The same type of calamity applies to the National Congress. What’s the point of paying R$ 14 billion per year to maintain a Congress whose laws can be annulled at any moment, and without any reason, by the Supreme Court? It’s not just about the temporal landmark. The same happened with the annulment of the law that determined the prompt serving of imprisonment sentence for defendants convicted in the appeal court, which bailed Lula out of the Federal Police’s prison where he had been locked up for 20 months. 

This is likely to happen again soon with the law that made the payment of union dues voluntary, perfectly approved by Congress — the immediate effect of this law, obviously, was that no Brazilian worker wanted to pay those dues anymore. What could represent the will of the people more accurately? Yet, Lula wants the dues to be mandatory again, and the STF is preparing to meet that demand. The justice in charge of resolving the issue argues that today “times have changed” — a truly astonishing reasoning whose principle is that, once times are in perpetual change, the consequence is that no law made effective in the past is valid in the present. What can be done then? Brazil’s current National Congress is not even capable of protecting the mandates of its own deputies; it is not capable of anything. 

The “Board” of the Chamber of Deputies officially agreed with the revocation of Dallagnol’s mandate. Not long ago, it had also agreed to the nine-month imprisonment of Congressman Daniel Silveira, also by order of Justice Moraes, which was patently against the law. The Constitution states that a federal deputy can only be arrested flagrantly and for the commission of an unbailable crime; Daniel Silveira was not caught in the act nor committed any such crime. So what? He was arrested anyway. In fact, he is in prison again today, this time for not wearing the electronic ankle monitor imposed on him by Justice Moraes, despite having received an unquestionably legal pardon from former President Bolsonaro. The STF, as in the laws passed by Congress, decided that the pardon is not valid. What can we expect when the President of the Chamber, Congressman Arthur Lira, is willing to sign the revocation of his own mandate if ordered by the STF? Absolutely nothing. 

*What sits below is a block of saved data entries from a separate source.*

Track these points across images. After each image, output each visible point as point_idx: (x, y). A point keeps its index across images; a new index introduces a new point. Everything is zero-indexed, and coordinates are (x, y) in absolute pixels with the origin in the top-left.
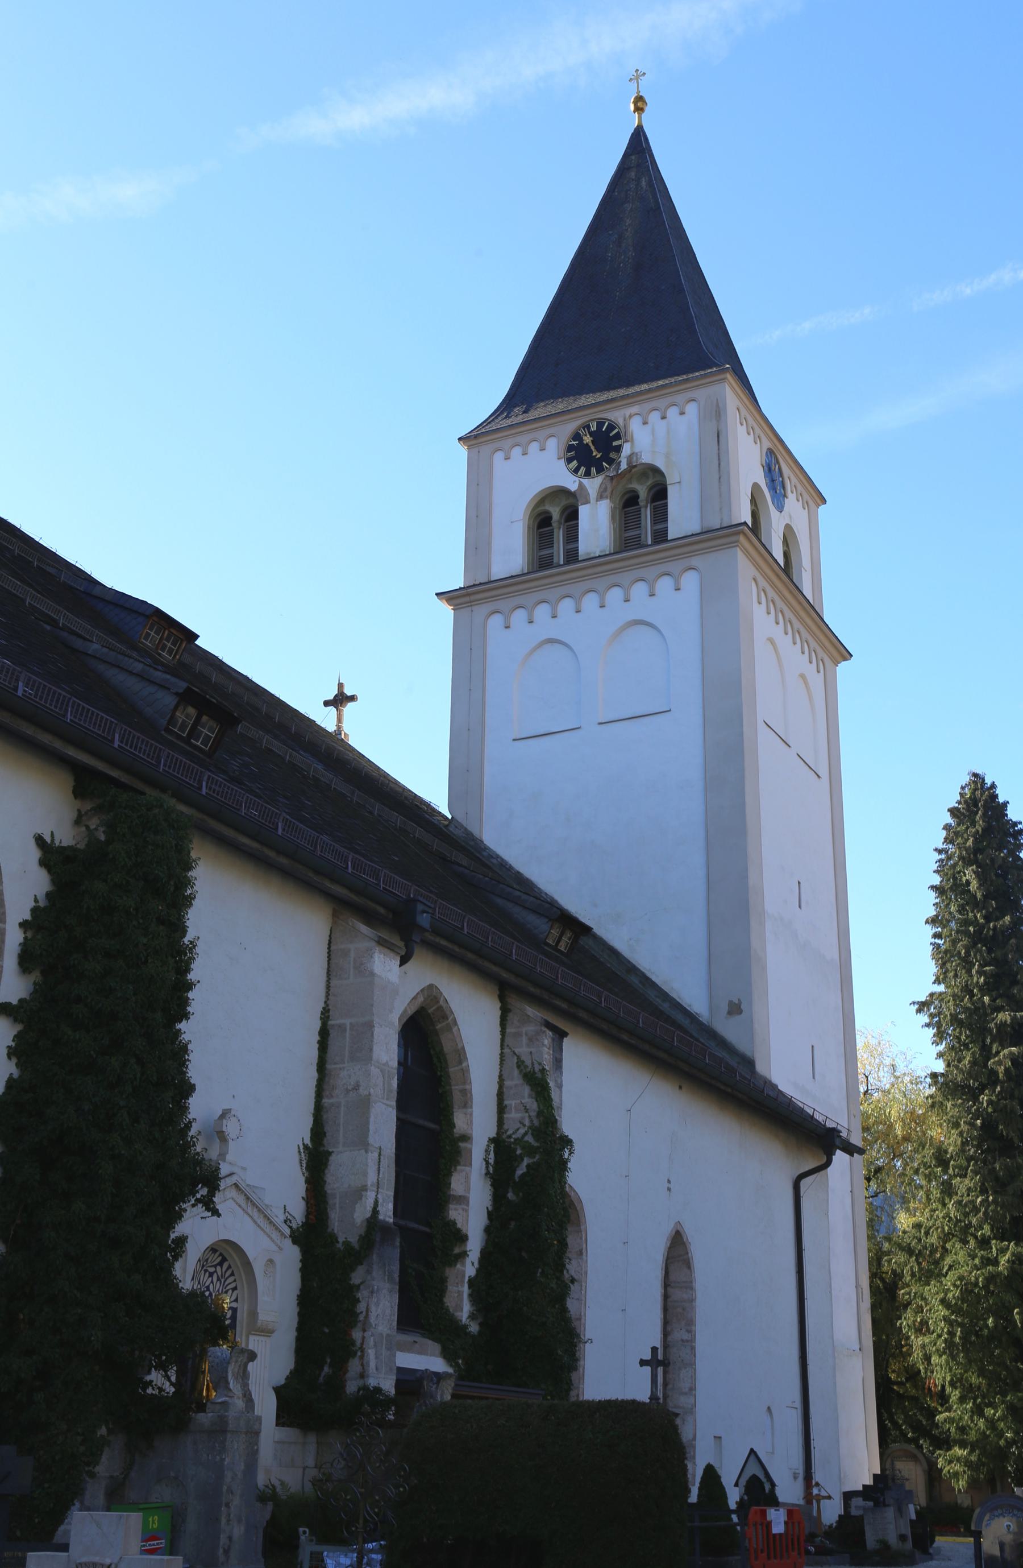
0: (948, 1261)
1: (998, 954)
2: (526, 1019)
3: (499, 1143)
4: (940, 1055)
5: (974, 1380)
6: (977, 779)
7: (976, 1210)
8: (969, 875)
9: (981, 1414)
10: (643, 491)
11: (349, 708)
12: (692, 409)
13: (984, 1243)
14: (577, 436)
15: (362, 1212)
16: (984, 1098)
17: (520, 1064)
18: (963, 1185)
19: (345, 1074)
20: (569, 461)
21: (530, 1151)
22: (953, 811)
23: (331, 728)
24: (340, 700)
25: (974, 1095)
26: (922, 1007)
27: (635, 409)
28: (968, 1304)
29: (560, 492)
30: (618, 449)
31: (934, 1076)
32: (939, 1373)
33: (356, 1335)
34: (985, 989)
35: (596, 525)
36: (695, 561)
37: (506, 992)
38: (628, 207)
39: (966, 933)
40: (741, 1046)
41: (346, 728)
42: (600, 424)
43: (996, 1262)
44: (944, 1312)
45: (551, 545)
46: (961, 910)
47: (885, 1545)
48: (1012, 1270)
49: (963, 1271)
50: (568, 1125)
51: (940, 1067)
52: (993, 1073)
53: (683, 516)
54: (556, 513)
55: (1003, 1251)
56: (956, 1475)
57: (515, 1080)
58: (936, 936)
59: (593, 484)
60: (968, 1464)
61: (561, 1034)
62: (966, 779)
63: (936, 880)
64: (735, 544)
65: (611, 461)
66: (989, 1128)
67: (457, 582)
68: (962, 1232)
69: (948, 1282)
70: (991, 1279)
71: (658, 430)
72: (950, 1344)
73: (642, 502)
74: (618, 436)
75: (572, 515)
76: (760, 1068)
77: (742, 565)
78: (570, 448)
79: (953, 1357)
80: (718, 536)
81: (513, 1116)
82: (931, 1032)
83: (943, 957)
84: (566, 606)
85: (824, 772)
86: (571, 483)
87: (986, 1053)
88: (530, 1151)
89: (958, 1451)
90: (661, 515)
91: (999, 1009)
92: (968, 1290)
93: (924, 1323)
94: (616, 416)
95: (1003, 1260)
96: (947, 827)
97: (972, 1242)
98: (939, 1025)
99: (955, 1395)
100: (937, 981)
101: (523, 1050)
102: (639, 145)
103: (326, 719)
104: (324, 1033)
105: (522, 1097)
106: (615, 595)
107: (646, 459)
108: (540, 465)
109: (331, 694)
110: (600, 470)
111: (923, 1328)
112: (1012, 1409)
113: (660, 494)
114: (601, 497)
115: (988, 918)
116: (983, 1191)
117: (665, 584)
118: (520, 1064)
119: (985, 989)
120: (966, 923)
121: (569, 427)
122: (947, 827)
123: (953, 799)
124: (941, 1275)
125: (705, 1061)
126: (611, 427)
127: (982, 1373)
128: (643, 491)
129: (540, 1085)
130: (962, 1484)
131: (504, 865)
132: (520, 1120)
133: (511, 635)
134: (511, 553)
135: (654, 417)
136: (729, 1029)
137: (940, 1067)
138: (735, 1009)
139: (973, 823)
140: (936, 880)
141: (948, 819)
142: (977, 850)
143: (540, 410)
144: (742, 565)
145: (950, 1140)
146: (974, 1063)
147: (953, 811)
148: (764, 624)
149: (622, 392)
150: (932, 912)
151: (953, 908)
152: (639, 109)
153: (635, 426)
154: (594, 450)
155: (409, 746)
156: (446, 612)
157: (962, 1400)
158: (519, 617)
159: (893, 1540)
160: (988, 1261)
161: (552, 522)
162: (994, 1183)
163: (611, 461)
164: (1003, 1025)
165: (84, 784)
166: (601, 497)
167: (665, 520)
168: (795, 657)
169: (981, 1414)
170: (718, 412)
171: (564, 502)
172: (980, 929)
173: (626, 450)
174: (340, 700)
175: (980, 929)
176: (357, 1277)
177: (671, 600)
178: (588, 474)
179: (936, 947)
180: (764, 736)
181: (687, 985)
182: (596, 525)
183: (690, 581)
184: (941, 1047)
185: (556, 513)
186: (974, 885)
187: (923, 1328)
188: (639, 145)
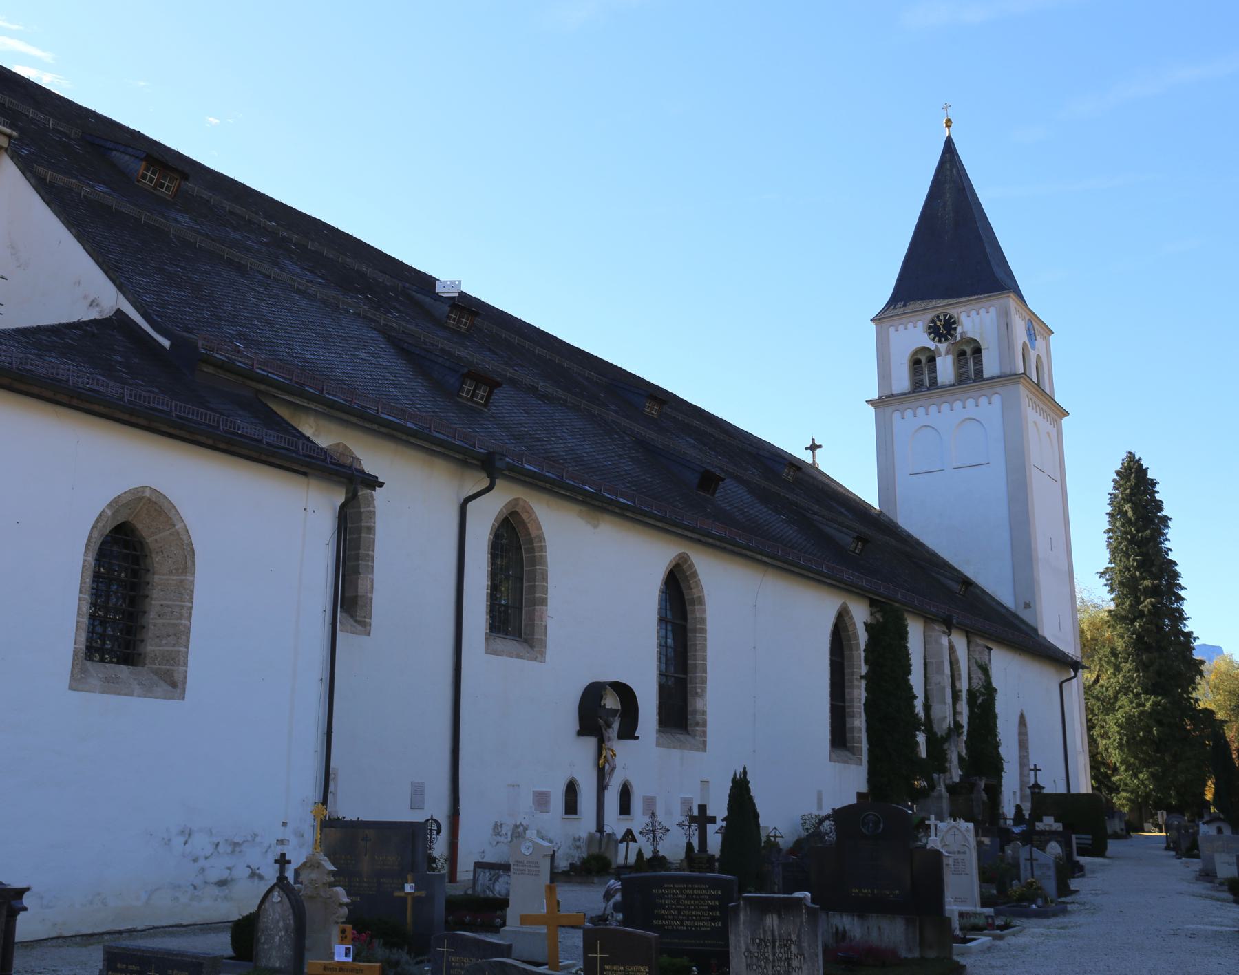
0: (1119, 704)
1: (1144, 550)
2: (978, 645)
3: (970, 691)
4: (1113, 599)
5: (1132, 760)
6: (1131, 456)
7: (1133, 680)
8: (1127, 507)
9: (1136, 777)
10: (968, 350)
11: (818, 451)
12: (992, 310)
13: (1137, 695)
14: (933, 321)
15: (945, 726)
16: (1137, 624)
17: (976, 662)
18: (1126, 667)
19: (935, 678)
20: (930, 334)
21: (983, 694)
22: (1118, 473)
23: (810, 461)
24: (813, 447)
25: (1132, 622)
26: (1102, 575)
27: (962, 309)
28: (1129, 726)
29: (925, 350)
30: (955, 329)
31: (1110, 611)
32: (1115, 757)
33: (947, 765)
34: (1136, 569)
35: (945, 368)
36: (998, 390)
37: (968, 635)
38: (947, 186)
39: (1126, 539)
40: (1031, 622)
41: (817, 461)
42: (945, 315)
43: (1144, 705)
44: (1117, 729)
45: (922, 373)
46: (1123, 525)
47: (1115, 832)
48: (1152, 709)
49: (1127, 709)
50: (994, 685)
51: (1112, 606)
52: (1142, 611)
53: (991, 365)
54: (924, 359)
55: (1147, 700)
56: (1123, 805)
57: (974, 668)
58: (1110, 538)
59: (943, 347)
60: (1129, 799)
61: (990, 649)
62: (1124, 455)
63: (1109, 509)
64: (1019, 382)
65: (952, 335)
66: (1140, 638)
67: (875, 396)
68: (1125, 689)
69: (1119, 714)
70: (1141, 713)
71: (975, 320)
72: (1120, 744)
73: (969, 354)
74: (954, 322)
75: (932, 360)
76: (1040, 632)
77: (1023, 391)
78: (930, 327)
79: (1122, 750)
80: (1008, 378)
81: (975, 681)
82: (1108, 588)
83: (1114, 551)
84: (933, 409)
85: (1058, 479)
86: (932, 345)
87: (1138, 601)
88: (983, 694)
89: (1125, 794)
90: (978, 362)
91: (1144, 579)
92: (1130, 718)
93: (1106, 733)
94: (953, 311)
95: (1148, 704)
96: (1114, 481)
97: (1131, 695)
98: (1111, 585)
99: (1123, 768)
100: (1110, 562)
101: (977, 656)
102: (949, 147)
103: (807, 457)
104: (925, 664)
105: (978, 674)
106: (958, 405)
107: (970, 335)
108: (913, 335)
109: (809, 444)
110: (946, 340)
111: (1105, 736)
112: (1153, 775)
113: (977, 351)
114: (947, 353)
115: (1138, 531)
116: (1137, 670)
117: (983, 400)
118: (976, 662)
119: (1136, 569)
120: (1126, 533)
121: (930, 316)
122: (1114, 481)
123: (1118, 467)
124: (1114, 710)
125: (1024, 639)
126: (951, 317)
127: (1136, 757)
128: (968, 350)
129: (985, 670)
130: (1126, 810)
131: (909, 535)
132: (978, 683)
133: (906, 422)
134: (902, 381)
135: (973, 313)
136: (1025, 615)
137: (1112, 606)
138: (1028, 606)
139: (1129, 480)
140: (1109, 509)
141: (1115, 476)
142: (1131, 494)
143: (912, 306)
144: (1023, 391)
145: (1120, 645)
146: (1131, 605)
147: (1118, 473)
148: (1033, 416)
149: (956, 300)
150: (1107, 527)
151: (1118, 524)
152: (948, 126)
153: (963, 317)
154: (943, 329)
155: (854, 470)
156: (872, 409)
157: (1126, 770)
158: (909, 413)
159: (1118, 830)
160: (1139, 705)
161: (922, 363)
162: (1142, 666)
163: (952, 335)
164: (1146, 588)
165: (873, 603)
166: (947, 353)
167: (981, 364)
168: (1045, 425)
169: (1136, 777)
170: (1005, 314)
171: (928, 354)
172: (1133, 536)
173: (959, 330)
174: (813, 447)
175: (1133, 536)
176: (946, 746)
177: (985, 409)
178: (940, 341)
179: (1109, 544)
180: (1035, 472)
181: (1002, 591)
182: (945, 368)
183: (996, 399)
184: (1113, 595)
185: (924, 359)
186: (1130, 514)
187: (1105, 736)
188: (949, 147)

The Soviet Republic of Brazil has not abolished private property — and it doesn’t seem to be on the verge of doing so, considering the numerous strictly private properties owned by the members of the consortium. It also has not made the collectivization of land legal, at least not yet, despite Lula’s passion for the semi-terrorist movement that invades rural properties, destroys assets, and engages in armed violence, without any of its agents ever being bothered by the judicial system. However, it already organizes and hosts meetings of its own Comintern in Brasília, now known as the “Foro de São Paulo,” which charges dollar fees for subscriptions. It is building a Soviet-style state apparatus that only serves the one-party system and is further removed from the Brazilian people than the Earth from the Moon. The Ministry of Justice, of all ministries, is already led by a flesh-and-blood communist who declared himself publicly as a “communist, thank God.” This is where the procession is heading.